Verification of human trafficking
Independent from their answers provided in the screening tool, every participant answered five additional questions about indicators for human trafficking. In this short semi-structured interview, we cross-checked whether a participant had experienced trafficking according to the questions below about working hours, imprisonment, control over payment, experiences of violence and debt. The researcher posed the following questions with the support of a multilingual neural machine translation within five to ten minutes.
-
Have you ever been in a situation where you had to work for long hours every day without any day off?
-
Have you ever been in a situation where you worked in a house that you were not allowed to leave?
-
Have you ever worked and someone else was in control of your income?
-
Have you ever been in a situation where you or someone you worked with was beaten and made feel pain for working slowly or trying to leave?
-
Have you ever been forced to work because you felt you were bonded by debt?
Participants that described trafficking experiences were invited to present themselves at a psychosocial walk-in clinic (21) or at the local counselling service.

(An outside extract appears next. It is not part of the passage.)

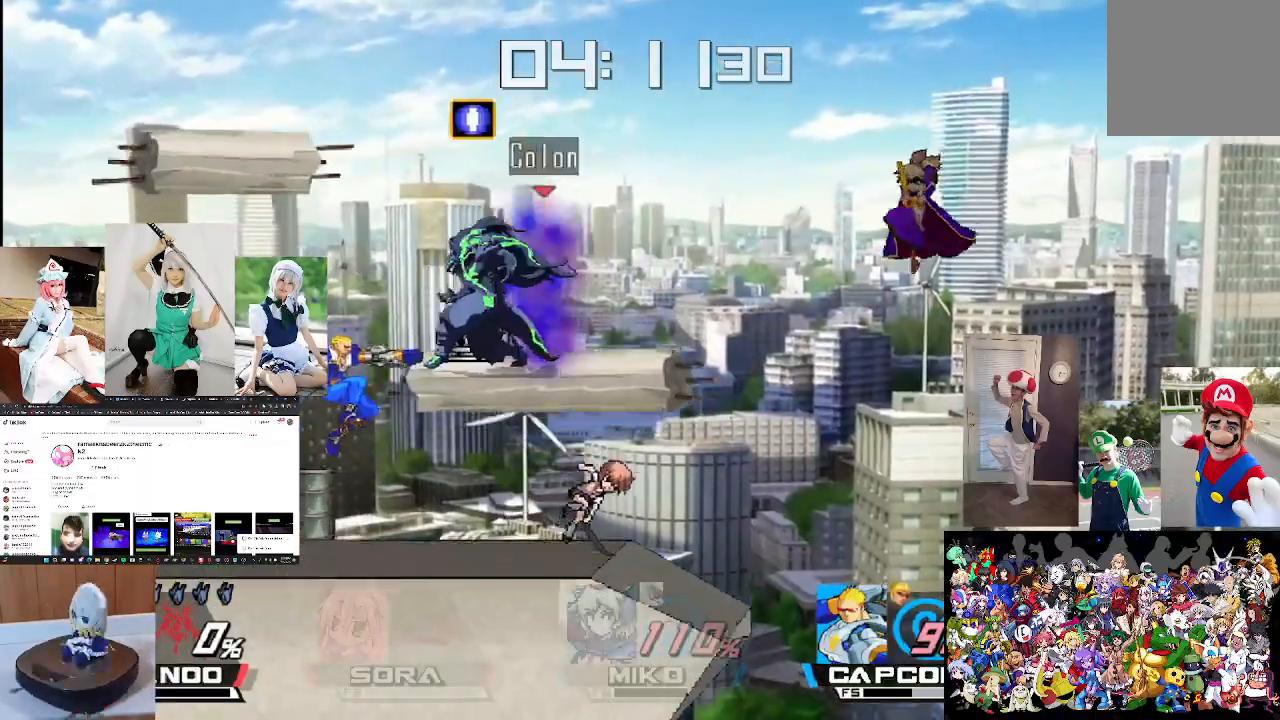
{"buttons": [], "left_stick": "left", "right_stick": "right", "events": [[133, "left_stick", "center"], [200, "left_stick", "left"], [433, "right_stick", "right"]]}
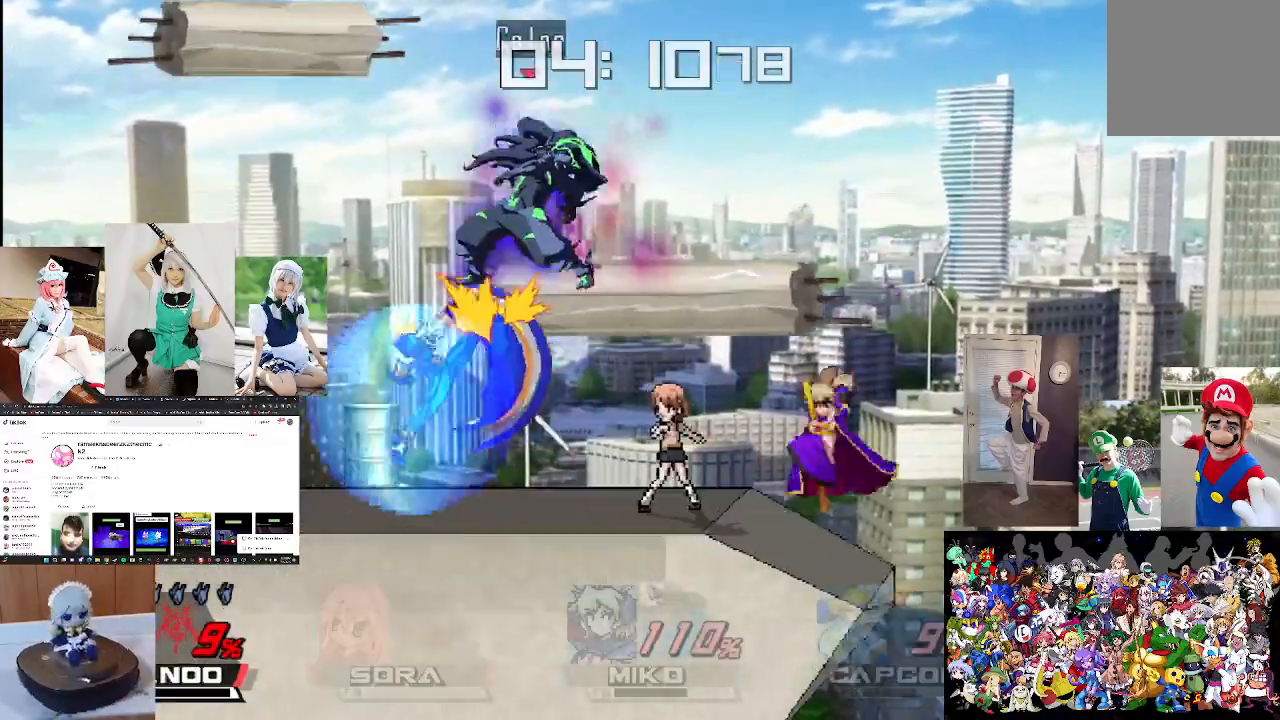
{"buttons": ["X"], "left_stick": "left", "right_stick": "center", "events": [[100, "right_stick", "center"], [267, "left_stick", "center"], [333, "left_stick", "left"], [400, "X", "down"]]}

If the trafficking survivors gave their consent, the researchers reached out to the local specialised counselling centre for trafficked people, social workers within the state registration and reception centre, and the coordinator for accommodation of asylum-seekers of vulnerable groups.
Data Analysis
All calculations were performed with Microsoft Excel 2019. We first added up how many questions the participants answered with "Yes". Then, for each possible cut-off of one to nine "Yes" answered questions, we calculated how many True Positive, False Positive, True Negative, and False Negative results the questionnaire yielded. With this, we calculated the sensitivity, specificity, positive predictive value, negative predictive value, correct classification rate, and positive likelihood ratio of the questionnaire. The choice of the final cut-off was based on several principles: Since the group of people who did not experience human trafficking was expected to be larger, we aimed at a cut-off that would generate as few false positives as possible. At the same time, the cut-off, if it were to indicate a positive result, should be relevant and clearly indicate human trafficking. We therefore also chose the cut-off with the highest possible relevance and positive likelihood ratio. As described in the introduction, the West African subregion is the non-European region of origin with the highest contribution to trafficking flows into Western and Southern Europe (6). We therefore decided to conduct an additional exploratory analysis comparing West African participants with the rest of our sample. Because only 24 of 176 participants were from the West African region, this analysis resulted in a particularly uneven sample size. Since this uneven sample size did not provide enough power for significance testing, the comparison was descriptive.